I have to say that I had trouble with pedometers at first. I will tell you what the problem was in case you possibly have the same problem. When I first got my pedometer it was not registering anything like the number of steps that I was doing. I had a good idea of the miles as we had checked out the distance with the car tripometer. I had the pedometer clipped on the waist band of the trousers that I was wearing as recommended by the pedometer company. Then I realised that my bra was not as fitting as it might be as I had lost some weight. In effect my boobs were hanging down and acting as shock absorbers and the pedometer was not able to detect that the step had been taken. I put on a more supportive bra and everything was fine.

I definitely feel thinner than I did - although I recognise that I still have a long way to go to get to where I want to be.

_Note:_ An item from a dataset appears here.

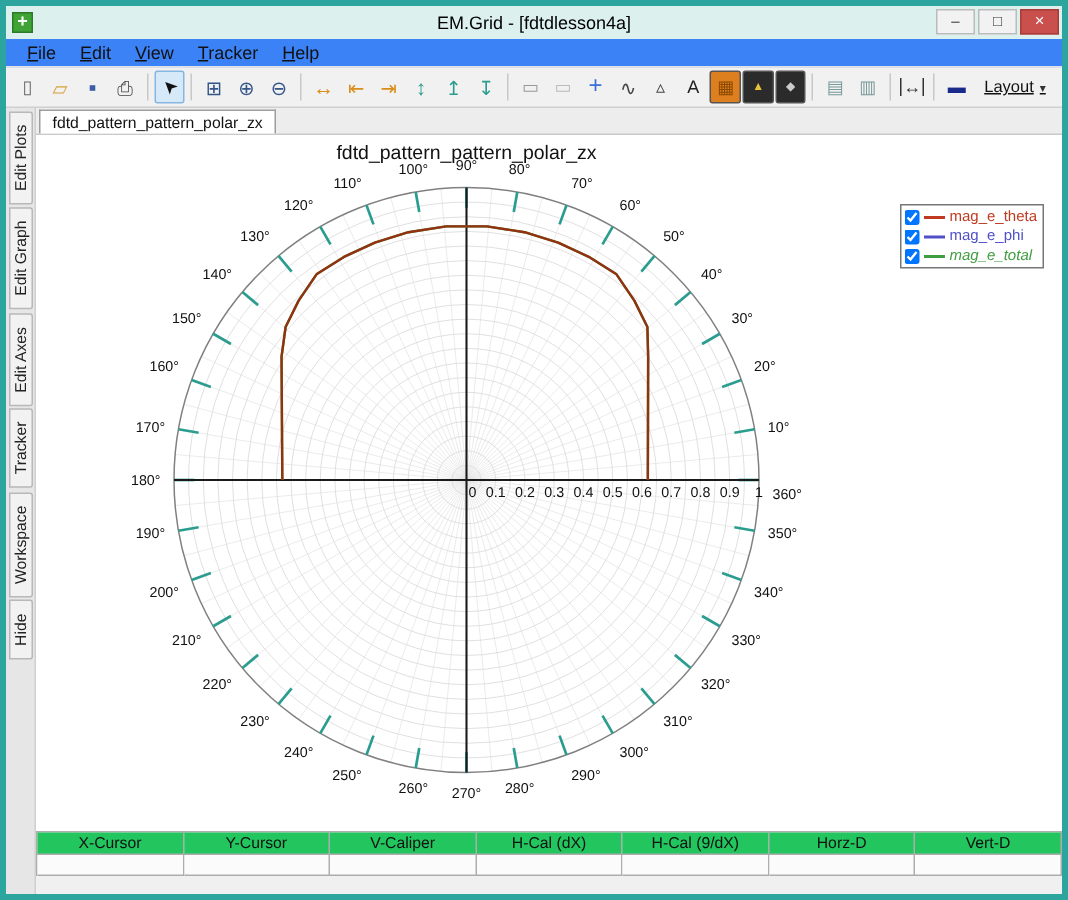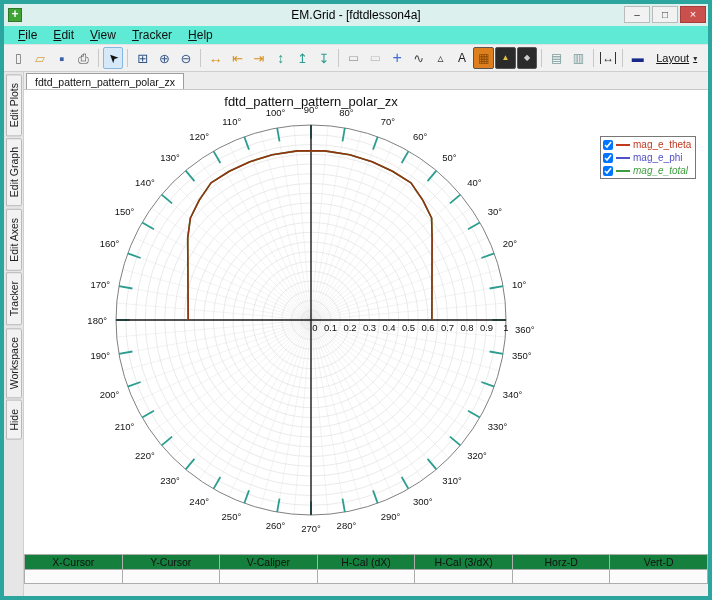"File" .menubar { background: #5eead4 -> #3b82f6 }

Some days I feel like I am absolutely bursting with energy. I havent really bought much in the way of new clothes as I am still wanting to lose more weight and have been going down the clothes sizes fairly quickly so far. I keep thinking - maybe I can lose another stone before I get anything more.

I find the weight loss of Charlie Walduck very inspirational. I dont know whether you have seen it. I look at it every few days and it makes me believe that it is all possible.



Take care
Love
Margaret
 
That diet sounds like a halfway step between most diets and intuitive eating. The 4 rules that Paul McKenna promotes are:

1. Eat when you are hungry.
2. Eat what you really want.
3. Eat conciously (be aware of each mouthful).
4. Stop if you are full (even if you only suspect it - if you find out you are still hungry, you can always have more afterwards).

Those are much the same as in the Intuitive Eating book. I cannot personally say that the rules help you lose weight, as I have only been following them closely for 6 days, and haven't weighed myself yet! But since I began to live using the rules as a guideline, I have changed the way I relate to food totally. I used to have secret stashes of chocolate secreted around the house. Today a friend suggested in that old excitable guilty way that we have some chocolate, and I actually felt repulsed. I wasn't hungry, and even if I had been, chocolate seems not to be the thing that I want to eat these days.

I no longer binge, and am not obsessed with food. Even if I do not lose weight, I have gained so much from following the 4 rules. But as I am now following them more strictly, I do expect to lose weight.

It is interesting that the diet that has worked for you leans towards some of the principles of intuitive eating.
 
Hi Manda,

There are indeed similarities. I am sure that you will lose weight. I weigh myself every day - I am too impatient to wait a week between weighings. This approach suits me - but it would not suit everyone.

Take care
Love
Margaret
 
That's the key isn't it? Finding something that works for you. I am a working mother who is about to start studying again - I simply don't have the time to do the walking you do, even if my back and feet could take it. I have very little spare time - and this system suits me because you don't need time - there's no weighing, or special shopping, or measuring. The journal is the most time consuming thing, and that takes 5 minutes to complete!

Anyway, I weighed myself this morning as I noticed that my clothes felt looser, and I have lost 3 1/2 pounds over the last 6 days. I am well excited. I honestly didn't think I would show a loss anything like that - I imagined that I would lose slowly, a 1/2 pound to a pound a week, and that would be fine. I want to take the weight off, but speed is not a motivating factor. So far, last week was above and beyond my wildest dreams of how successful I would be.

And I have noticed that my huatus hernia is happier with this way of eating. I regularly forget to take the pills that control the level of acid I produce (I am a dead thing in the morning until I get going) and had only the mildest sympotoms when I forgot this week. maybe the overeating, even though it was fairly mild in itself, was agrivating the hernia? Anyway, it was a good sign.